Prof. Burger delivered his inaugural lecture last night (22 November 2007) on the Main Campus in Bloemfontein on the topic “The ups and downs of the South African Economy: Rough seas or smooth sailing?”

In his lecture, Prof. Burger emphasised a few key aspects of the South African business cycle and indicated how it changed during the periods 1960-1976, 1976-1994 en 1994-2006.

With the Gross Domestic Product (GDP) as an indicator of the business cycle, the analysis identified the variables that showed the highest correlation with the GDP. During the periods 1976-1994 and 1994-2006, these included durable consumption, manufacturing investment, private sector investment, as well as investment in machinery and non-residential buildings. Other variables that also show a high correlation with the GDP are imports, non-durable consumption, investment in the financial services sector, investment by general government, as well as investment in residential buildings.

Prof. Burger’s analysis also shows that changes in durable consumption, investment in the manufacturing sector, investment in the private sector, as well as investment in non-residential buildings preceded changes in the GDP. If changes in a variable such as durable consumption precede changes in the GDP, it is an indication that durable consumption is one of the drivers of the business cycle. The up or down swing of durable consumption may, in other words, just as well contribute to an up or down swing in the business cycle.

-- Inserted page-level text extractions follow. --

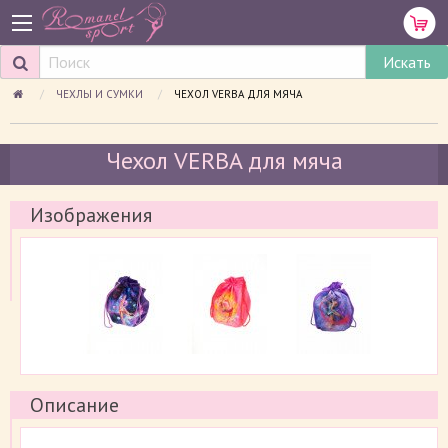
ЧЕХЛЫ И СУМКИ
ПРОСМАТРИВАЕМАЯ СТРАНИЦА:
ЧЕХОЛ VERBA ДЛЯ МЯЧА
Чехол VERBA для мяча
Изображения
Описание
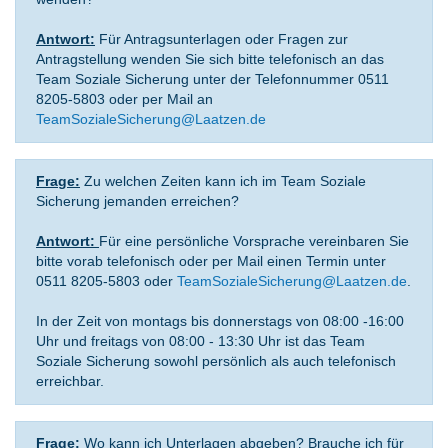
Antwort:
Für Antragsunterlagen oder Fragen zur
Antragstellung wenden Sie sich bitte telefonisch an das
Team Soziale Sicherung unter der Telefonnummer 0511
8205-5803 oder per Mail an
TeamSozialeSicherung@Laatzen.de
Frage:
Zu welchen Zeiten kann ich im Team Soziale
Sicherung jemanden erreichen?
Antwort:
Für eine persönliche Vorsprache vereinbaren Sie
bitte vorab telefonisch oder per Mail einen Termin unter
0511 8205-5803 oder
TeamSozialeSicherung@Laatzen.de
.
In der Zeit von montags bis donnerstags von 08:00 -16:00
Uhr und freitags von 08:00 - 13:30 Uhr ist das Team
Soziale Sicherung sowohl persönlich als auch telefonisch
erreichbar.
Frage:
Wo kann ich Unterlagen abgeben? Brauche ich für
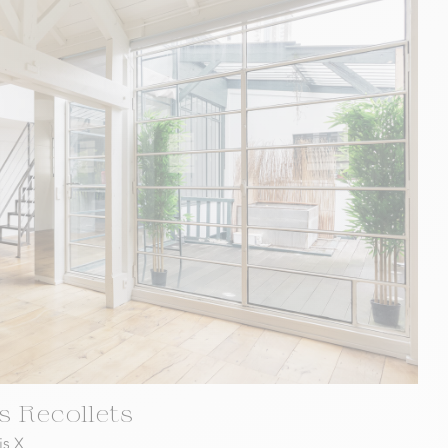
s Recollets
is X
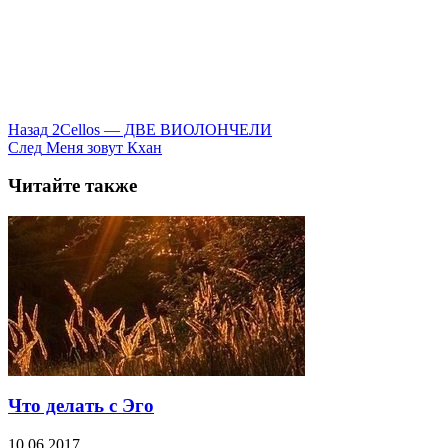
Назад
2Cellos — ДВЕ ВИОЛОНЧЕЛИ
След
Меня зовут Кхан
Читайте также
Что делать с Эго
10.06.2017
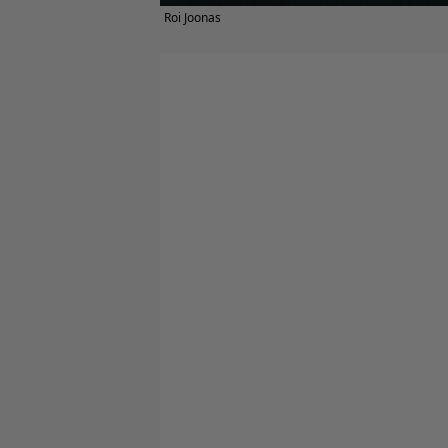
Roi Joonas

A surprising finding of the analysis is the particularly strong role durable consumption has played in the business cycle since 1994. This finding is especially surprising due to the fact that durable consumption only constitutes about 12% of the total household consumption.

A further surprising finding is the particularly small role exports have been playing since 1960 as a driver of the business cycle. In South Africa it is still generally accepted that exports are one of the most important drivers of the business cycle. It is generally accepted that, should the business cycles of South Africa’s most important trade partners show an upward phase; these partners will purchase more from South Africa. This increase in exports will contribute to the South African economy moving upward. Prof. Burger’s analyses shows, however, that exports have generally never fulfil this role.

Over and above the identification of the drivers of the South African business cycle, Prof. Burger’s analysis also investigated the volatility of the business cycle.

When the periods 1976-1994 and 1994-2006 are compared, the analysis shows that the volatility of the business cycle has reduced since 1994 with more than half. The reduction in volatility can be traced to the reduction in the volatility of household consumption (especially durables and services), as well as a reduction in the volatility of investment in machinery, non-residential buildings and transport equipment. The last three coincide with the general reduction in the volatility of investment in the manufacturing sector. Investment in sectors such as electricity and transport (not to be confused with investment in transport equipment by various sectors) which are strongly dominated by the government, did not contribute to the decrease in volatility.

In his analysis, Prof. Burger supplies reasons for the reduction in volatility. One of the explanations is the reduction in the shocks affecting the economy – especially in the South African context. Another explanation is the application of an improved monetary policy by the South African Reserve Bank since the mid 1990’s. A third explanation is the better access to liquidity and credit since the mid 1990’s, which enables the better management of household finance and the absorption of financial shocks.

A further reason which contributed to the reduction in volatility in countries such as the United States of America’s business cycle is better inventory management. While the volatility of inventory in South Africa has also reduced there is, according to Prof. Burger, little proof that better inventory management contributed to the reduction in volatility of the GDP.